The Virginia Supreme Court found no liability by the prime contractor and reversed the jury verdict. As for the teaming agreement, the court found the teaming agreement to be an unenforceable agreement to agree: “the Teaming Agreement does not contain a sum, or any reasonable certain method for determining a sum, or any requirement that Plaintiffs and Navar mutually agreed that Plaintiffs would be the actual subcontractors hired by Navar once the prime contract was awarded.” The court also found no breach of the NDA as there was no misuse of the confidential information shown: the presentation to the Government was an authorized use of this information by Navar and there was no other use demonstrated.
Takeaways
These cases teach the need for clients to be as specific as reasonably possible in their prime/subcontractor teaming agreements by avoiding vague “agreements to agree” language and including, where possible, a complete subcontract that triggers automatically upon award of the federal contract to the prime. The Navar case cautions that parties should tie an NDA to a specific government opportunity to make the NDA enforceable. If a lawsuit is needed to enforce the NDA, the plaintiff must specify the confidential information wrongfully used and the damages caused thereby. Parties must weigh all of these considerations against the cost of preparing documents for a federal proposal the team may not win.

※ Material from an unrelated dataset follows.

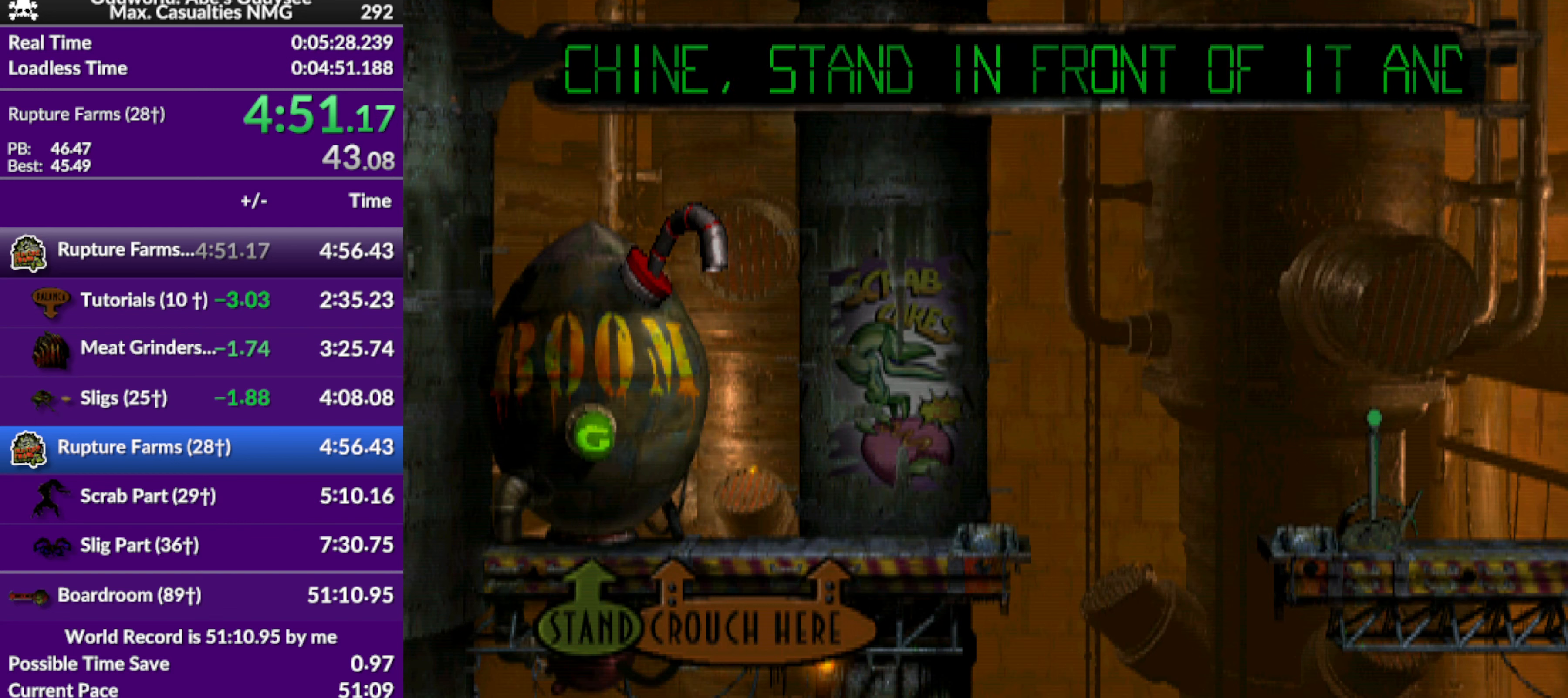
{"buttons": ["R1"], "left_stick": "center", "events": [[100, "R1", "down"]]}
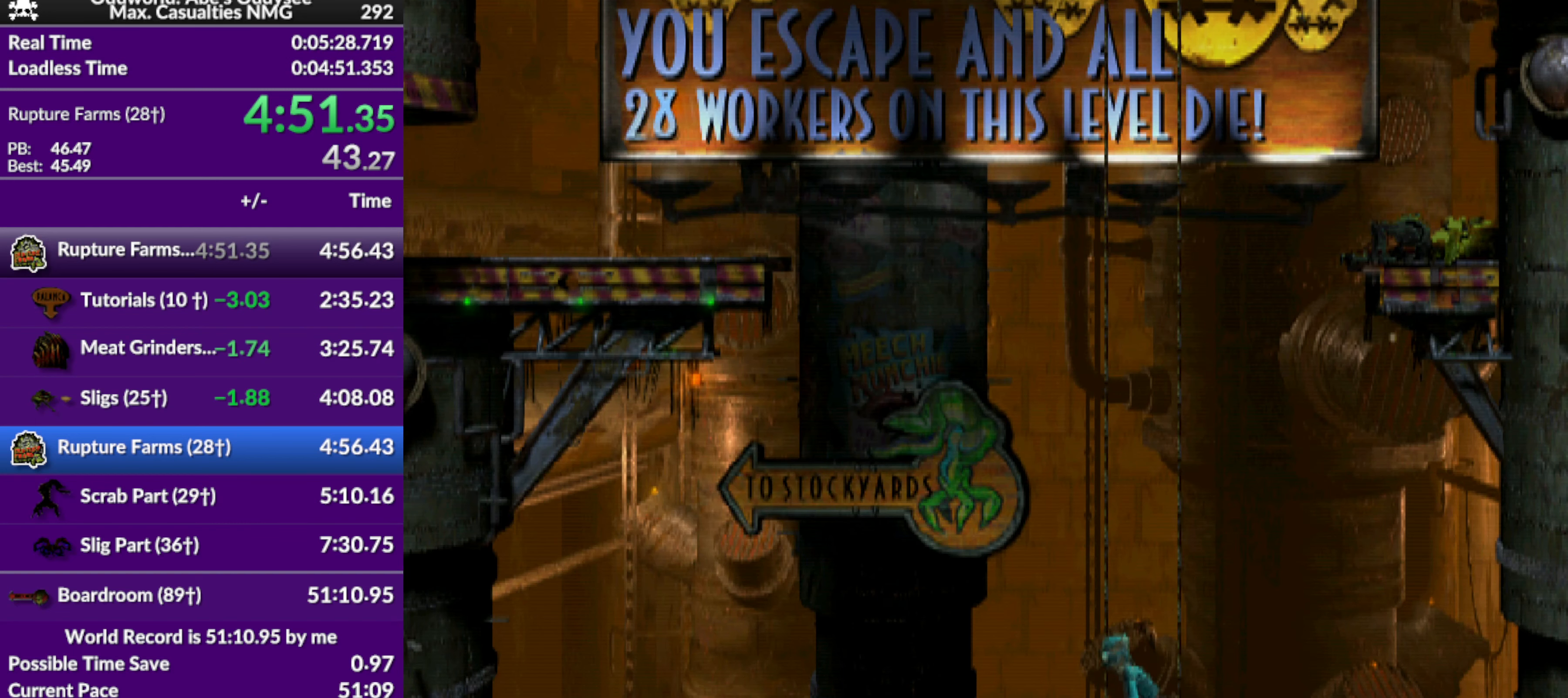
{"buttons": ["R1"], "left_stick": "center", "events": []}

[1] Parties to a lawsuit can seek emergency relief in the form of a “preliminary injunction,” which is an extraordinary remedy designed to prevent imminent and irreparable harm, either by preserving the status quo until trial or requiring the non-movant to perform a particular act intended to prevent such harm. Seeking specific performance – as A-T did – carries a higher burden because the order would require a change in the status quo. In this case, A-T sought to enforce the teaming arrangement and require R3 to participate in the response to the Government’s RFP.